Table 4 presents information based on the same underlying information as Table 2, but modified as follows.  Table 4 eliminates the different morbidity categories and combines the figures into a single row for total morbidity.  This certainly overstates the actual overall rates for both blacks and whites given that some persons fall into more than one category.  But it yields a figure that still can be useful for illustrating the general pattern (shown in the first two rows) whereby the relative difference tends to be larger for mortality (essentially, the most extreme morbidity cases) than morbidity, while the relative difference in avoiding the outcome is greater for morbidity than mortality.  The table includes the EES (for estimated effect size, as explained in "Race and Mortality Revisited").

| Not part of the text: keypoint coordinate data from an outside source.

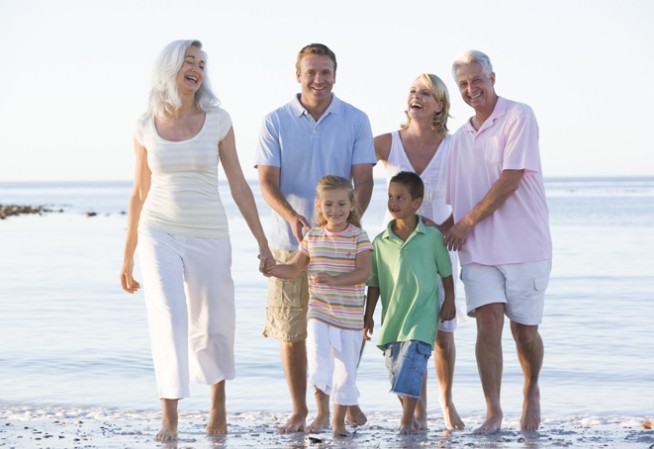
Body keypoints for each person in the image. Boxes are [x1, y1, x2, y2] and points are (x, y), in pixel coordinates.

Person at [119, 40, 273, 441]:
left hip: (209, 232)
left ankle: (217, 400)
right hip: (158, 230)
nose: (197, 69)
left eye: (201, 64)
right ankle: (169, 414)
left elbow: (239, 184)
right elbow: (138, 192)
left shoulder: (218, 120)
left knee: (213, 321)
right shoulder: (143, 124)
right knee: (168, 317)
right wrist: (127, 255)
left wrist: (262, 241)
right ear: (169, 68)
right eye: (189, 62)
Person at [255, 43, 376, 433]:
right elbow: (266, 182)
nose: (318, 79)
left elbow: (365, 178)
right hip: (290, 242)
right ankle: (301, 410)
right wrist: (292, 216)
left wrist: (348, 227)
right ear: (298, 75)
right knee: (293, 332)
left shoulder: (356, 119)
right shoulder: (275, 120)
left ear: (335, 75)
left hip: (340, 242)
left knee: (341, 330)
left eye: (325, 72)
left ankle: (343, 401)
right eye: (311, 72)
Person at [442, 50, 552, 434]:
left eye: (477, 80)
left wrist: (466, 223)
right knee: (487, 326)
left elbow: (511, 179)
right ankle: (493, 411)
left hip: (525, 244)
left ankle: (531, 389)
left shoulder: (519, 116)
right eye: (463, 85)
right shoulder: (458, 138)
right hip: (479, 251)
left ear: (492, 78)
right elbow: (456, 203)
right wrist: (421, 233)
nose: (472, 89)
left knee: (524, 331)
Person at [373, 73, 466, 430]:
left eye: (425, 92)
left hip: (439, 251)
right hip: (396, 255)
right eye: (413, 91)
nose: (417, 96)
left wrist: (452, 224)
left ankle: (446, 403)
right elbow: (352, 170)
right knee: (406, 333)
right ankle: (417, 412)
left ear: (440, 105)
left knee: (442, 333)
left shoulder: (456, 145)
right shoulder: (385, 142)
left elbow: (474, 188)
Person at [262, 176, 373, 437]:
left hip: (349, 316)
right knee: (318, 359)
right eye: (329, 204)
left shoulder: (359, 237)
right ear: (318, 205)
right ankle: (322, 413)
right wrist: (272, 268)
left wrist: (335, 280)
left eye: (341, 204)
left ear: (352, 205)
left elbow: (364, 273)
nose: (335, 210)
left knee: (346, 369)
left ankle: (338, 422)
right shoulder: (312, 236)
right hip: (319, 313)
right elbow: (293, 269)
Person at [364, 171, 455, 435]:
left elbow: (446, 274)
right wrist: (368, 316)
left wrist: (449, 301)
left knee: (411, 366)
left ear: (417, 202)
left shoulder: (433, 238)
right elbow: (374, 283)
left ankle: (406, 421)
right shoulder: (379, 243)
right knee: (396, 373)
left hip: (423, 316)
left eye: (400, 197)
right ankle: (414, 418)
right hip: (393, 320)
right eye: (390, 197)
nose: (393, 202)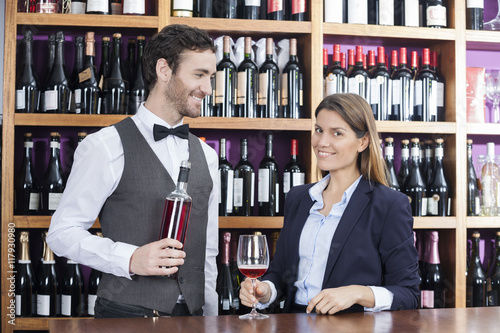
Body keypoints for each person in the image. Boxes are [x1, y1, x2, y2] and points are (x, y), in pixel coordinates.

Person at [47, 24, 219, 318]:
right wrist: (130, 258)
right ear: (164, 70)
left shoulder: (208, 155)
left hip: (193, 317)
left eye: (211, 77)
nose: (208, 89)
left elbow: (209, 250)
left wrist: (211, 314)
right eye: (199, 75)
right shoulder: (104, 146)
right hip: (124, 315)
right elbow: (61, 233)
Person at [240, 93, 420, 315]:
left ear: (363, 142)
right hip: (292, 323)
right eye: (319, 130)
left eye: (337, 133)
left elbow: (408, 294)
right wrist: (265, 290)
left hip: (350, 328)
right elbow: (281, 273)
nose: (322, 142)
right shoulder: (298, 198)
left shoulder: (389, 205)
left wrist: (358, 293)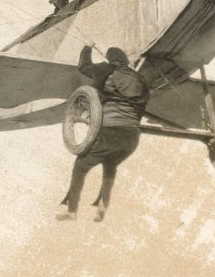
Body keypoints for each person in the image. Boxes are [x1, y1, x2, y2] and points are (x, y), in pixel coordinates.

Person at [57, 45, 149, 222]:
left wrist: (86, 49)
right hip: (132, 137)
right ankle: (102, 206)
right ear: (125, 60)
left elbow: (84, 66)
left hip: (111, 131)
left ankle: (70, 210)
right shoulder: (140, 79)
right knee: (110, 165)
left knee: (81, 166)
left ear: (110, 59)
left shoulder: (106, 70)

Table 4.  Black and white overall maternal morbidity and mortality rates and mortality rates within analyzable subcategories of mortality, with rate ratios and EES (ref b6418a2)   

 

 

Row

Type

Category

B

W

B/W Adv Ratio

WB Fav Ratio

EES

1

Morbidity

All                                                                 

690.8

450.1

1.53

1.00242

0.15

2

Mortality

All

51.2

20.9

2.45

1.00030

0.26

3

Mortality

Preg at death or w/in 42 days (Rows 6 and 7 of Table 2

45.8

18.6

2.46

1.00027

0.23

4

Mortality

Preg at death (Row 6 of Table 2)

27.2

10.9

2.50

1.00016

0.23

 

The EES shows that the disparity is greater for mortality than morbidity.  The measure may or may not be sound in this context.  For, as noted, the figures for total morbidity are questionable.  Also, an outcome like maternal mortality is rare enough that the issues discussed on the Irreducible Minimums subpage of MHD may be of consequence.  But any conclusions about the comparative size of racial differences in maternal morbidity and racial differences in maternal mortality (and inferences based on such conclusions) would have to be based on a measure such as the EES, rather than either of the relative differences (or other standard measures that are affected by the frequency of an outcome).

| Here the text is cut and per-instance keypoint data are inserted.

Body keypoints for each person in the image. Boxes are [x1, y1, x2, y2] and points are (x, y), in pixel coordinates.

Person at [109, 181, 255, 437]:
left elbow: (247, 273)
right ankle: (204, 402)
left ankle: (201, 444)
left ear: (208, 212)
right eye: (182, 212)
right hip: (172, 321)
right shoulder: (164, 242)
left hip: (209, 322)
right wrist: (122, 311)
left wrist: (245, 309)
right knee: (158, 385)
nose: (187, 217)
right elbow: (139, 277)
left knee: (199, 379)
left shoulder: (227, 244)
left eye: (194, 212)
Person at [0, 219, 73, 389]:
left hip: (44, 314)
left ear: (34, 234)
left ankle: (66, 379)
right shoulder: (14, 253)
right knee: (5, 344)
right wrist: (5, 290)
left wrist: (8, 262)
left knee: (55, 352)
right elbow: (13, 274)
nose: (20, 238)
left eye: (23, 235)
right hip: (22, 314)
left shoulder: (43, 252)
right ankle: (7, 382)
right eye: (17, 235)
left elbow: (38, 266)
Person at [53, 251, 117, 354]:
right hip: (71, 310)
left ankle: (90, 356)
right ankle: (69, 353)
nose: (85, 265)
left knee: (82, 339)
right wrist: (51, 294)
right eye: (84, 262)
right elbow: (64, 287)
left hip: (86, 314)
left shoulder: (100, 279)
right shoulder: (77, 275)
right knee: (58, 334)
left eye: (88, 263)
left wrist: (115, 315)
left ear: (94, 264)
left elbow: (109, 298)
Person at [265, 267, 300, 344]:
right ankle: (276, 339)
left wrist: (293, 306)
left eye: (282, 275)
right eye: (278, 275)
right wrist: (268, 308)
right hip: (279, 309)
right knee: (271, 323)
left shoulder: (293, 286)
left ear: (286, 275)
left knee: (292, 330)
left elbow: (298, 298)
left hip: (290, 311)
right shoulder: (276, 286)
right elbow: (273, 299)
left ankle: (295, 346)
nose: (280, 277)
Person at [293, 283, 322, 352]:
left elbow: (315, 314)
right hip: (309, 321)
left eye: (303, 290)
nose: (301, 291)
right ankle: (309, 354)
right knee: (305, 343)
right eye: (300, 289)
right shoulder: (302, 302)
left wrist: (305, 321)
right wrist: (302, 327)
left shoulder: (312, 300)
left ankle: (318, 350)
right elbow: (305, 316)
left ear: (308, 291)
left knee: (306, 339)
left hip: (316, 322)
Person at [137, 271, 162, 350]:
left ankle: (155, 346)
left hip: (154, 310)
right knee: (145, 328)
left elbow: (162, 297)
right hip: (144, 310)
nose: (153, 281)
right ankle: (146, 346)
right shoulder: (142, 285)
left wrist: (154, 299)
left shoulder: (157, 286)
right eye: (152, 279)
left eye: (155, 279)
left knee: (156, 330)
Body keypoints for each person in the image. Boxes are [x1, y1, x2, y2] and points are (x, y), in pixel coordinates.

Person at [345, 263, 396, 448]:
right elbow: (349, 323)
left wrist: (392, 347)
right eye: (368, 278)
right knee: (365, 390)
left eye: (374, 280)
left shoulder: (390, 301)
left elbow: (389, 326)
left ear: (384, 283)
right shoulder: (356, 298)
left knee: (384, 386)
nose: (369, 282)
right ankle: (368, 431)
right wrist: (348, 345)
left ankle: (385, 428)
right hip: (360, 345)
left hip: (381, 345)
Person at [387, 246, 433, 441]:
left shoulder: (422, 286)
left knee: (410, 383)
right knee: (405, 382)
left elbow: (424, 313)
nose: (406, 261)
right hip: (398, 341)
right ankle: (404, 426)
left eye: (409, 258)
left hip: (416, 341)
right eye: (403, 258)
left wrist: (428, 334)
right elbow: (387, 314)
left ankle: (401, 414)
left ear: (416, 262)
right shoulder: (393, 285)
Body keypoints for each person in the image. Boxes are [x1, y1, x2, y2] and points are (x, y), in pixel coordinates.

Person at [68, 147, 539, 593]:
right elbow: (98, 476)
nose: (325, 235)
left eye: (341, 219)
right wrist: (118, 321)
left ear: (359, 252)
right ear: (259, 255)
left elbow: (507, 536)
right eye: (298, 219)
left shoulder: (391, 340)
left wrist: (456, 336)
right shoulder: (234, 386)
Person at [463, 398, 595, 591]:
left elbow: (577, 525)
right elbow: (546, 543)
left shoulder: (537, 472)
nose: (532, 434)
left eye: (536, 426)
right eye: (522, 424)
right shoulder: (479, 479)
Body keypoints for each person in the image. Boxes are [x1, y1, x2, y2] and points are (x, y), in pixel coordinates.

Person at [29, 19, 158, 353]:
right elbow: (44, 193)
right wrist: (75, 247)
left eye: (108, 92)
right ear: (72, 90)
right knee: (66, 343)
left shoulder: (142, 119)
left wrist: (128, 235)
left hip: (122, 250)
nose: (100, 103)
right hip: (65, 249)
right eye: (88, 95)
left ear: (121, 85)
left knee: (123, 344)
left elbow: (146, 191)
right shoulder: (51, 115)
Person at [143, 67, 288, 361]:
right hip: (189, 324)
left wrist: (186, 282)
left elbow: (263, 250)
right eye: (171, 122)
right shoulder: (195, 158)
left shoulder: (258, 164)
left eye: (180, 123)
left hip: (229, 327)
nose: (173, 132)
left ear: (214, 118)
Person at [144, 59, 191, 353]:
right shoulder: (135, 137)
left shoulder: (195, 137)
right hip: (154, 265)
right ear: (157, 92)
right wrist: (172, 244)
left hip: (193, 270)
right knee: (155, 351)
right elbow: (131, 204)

 The main point of this page, however, is best illustrated by the subcategories of mortality in Rows 2 to 4 of Table 4.  Rows 6 to 8 of Table 2 are subcategories of Row 5 (all mortality).  But only Row 6 (pregnant at time of death), replicated in Row 4 of Table 4,  is an extreme category that might be effectively analyzed separately, while Rows 7 and 8 are intermediate categories that cannot be analyzed separately.  That is, within the All categories, the increasing order of susceptibilities is Row 8 (not pregnant, but pregnant within 43 days to one year), the group that is best able to survive pregnancy with prospect to survive completely; Row 7 (not pregnant, but pregnant within 42 days), the group next most likely to survive pregnancy with prospect for complete survival; and Row 6 (pregnant at time of death), the group most susceptible to mortality resulting from pregnancy.  These three categories might be compared to grades of C, D, and F.  Thus, as suggested by the discussion above regarding analyses of differences in grades, we can analyze the All category (which includes all three subcategories) (akin to analyzing grades C or below) (Row 1 in Table 4); Rows 7 and 6 combined (akin to analyzing grades D or below) (Row 3 in Table 4); or Row 6 alone (akin to separately analyzing grade F) (Row 4 in Table 4. 

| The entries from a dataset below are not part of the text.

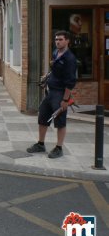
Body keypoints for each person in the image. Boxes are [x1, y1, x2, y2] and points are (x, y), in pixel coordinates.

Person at [27, 31, 77, 159]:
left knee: (60, 121)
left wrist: (65, 100)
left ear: (67, 41)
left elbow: (70, 83)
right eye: (56, 39)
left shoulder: (70, 59)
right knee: (42, 117)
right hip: (50, 91)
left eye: (60, 39)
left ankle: (59, 148)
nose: (57, 41)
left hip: (60, 94)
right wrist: (47, 77)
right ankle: (40, 144)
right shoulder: (56, 52)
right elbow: (54, 69)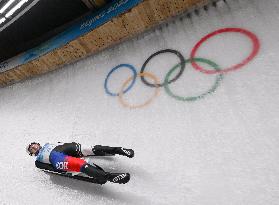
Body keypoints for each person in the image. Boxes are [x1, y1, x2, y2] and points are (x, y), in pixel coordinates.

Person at [26, 142, 134, 184]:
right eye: (31, 149)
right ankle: (110, 177)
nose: (33, 147)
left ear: (37, 143)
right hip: (56, 158)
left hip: (62, 148)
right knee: (80, 165)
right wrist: (65, 171)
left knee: (89, 148)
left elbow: (61, 143)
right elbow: (51, 169)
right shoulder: (38, 161)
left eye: (33, 145)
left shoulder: (48, 143)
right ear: (32, 154)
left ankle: (119, 150)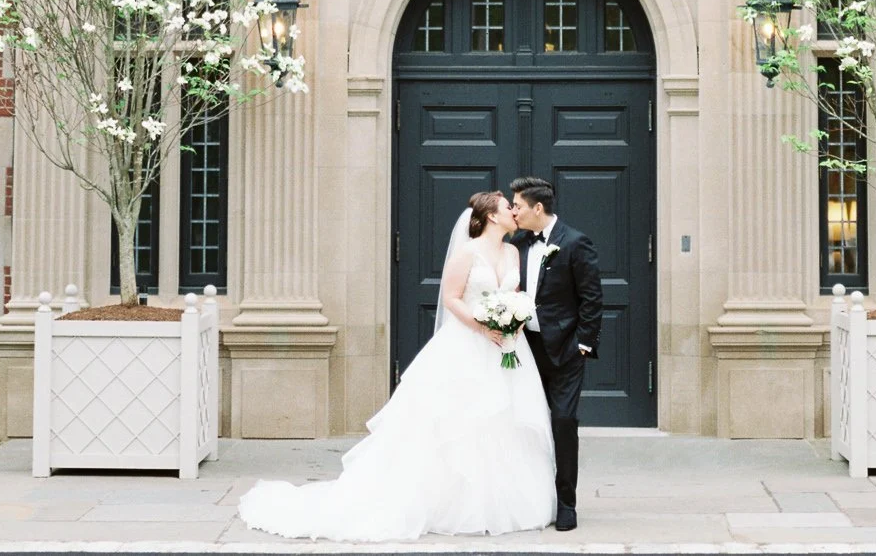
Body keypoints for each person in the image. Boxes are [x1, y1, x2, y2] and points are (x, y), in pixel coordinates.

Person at [237, 191, 557, 540]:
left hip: (508, 348)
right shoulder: (467, 253)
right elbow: (451, 298)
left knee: (506, 419)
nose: (514, 211)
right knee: (460, 424)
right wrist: (484, 326)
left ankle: (504, 501)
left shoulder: (513, 252)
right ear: (491, 216)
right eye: (506, 206)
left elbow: (519, 297)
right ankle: (454, 503)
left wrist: (514, 322)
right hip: (468, 345)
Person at [507, 175, 604, 532]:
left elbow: (592, 299)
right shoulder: (516, 242)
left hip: (564, 352)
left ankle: (566, 503)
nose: (513, 211)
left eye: (517, 205)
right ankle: (530, 498)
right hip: (524, 351)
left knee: (563, 422)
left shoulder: (576, 243)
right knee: (525, 425)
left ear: (537, 207)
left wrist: (583, 344)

Analyzing these categories in terms of relative differences in the adverse or favorable outcome, we observes the usual patterns of increasing relative differences as the outcome becomes less common (is restricted toward the end of the overall distribution), while decreasing relative differences in rates of avoiding the outcome.  We also observe that the EES changes little from row to row. 


[i]  Issues concerning the methods of analyzing these differences, including those pertaining to whether one examines relative differences in falling above a point of falling below it are subject of the Reporting Heterogeneity subpage of the Measuring Health Disparities page.  See also “Race and Mortality Revisited,” Society (July/Aug. 2014) at 339.

[ii]  The method involves deriving from a pair of favorable or adverse outcome rates the difference between the means of the underlying distributions.  I commonly term the result the EES, for estimated effect size.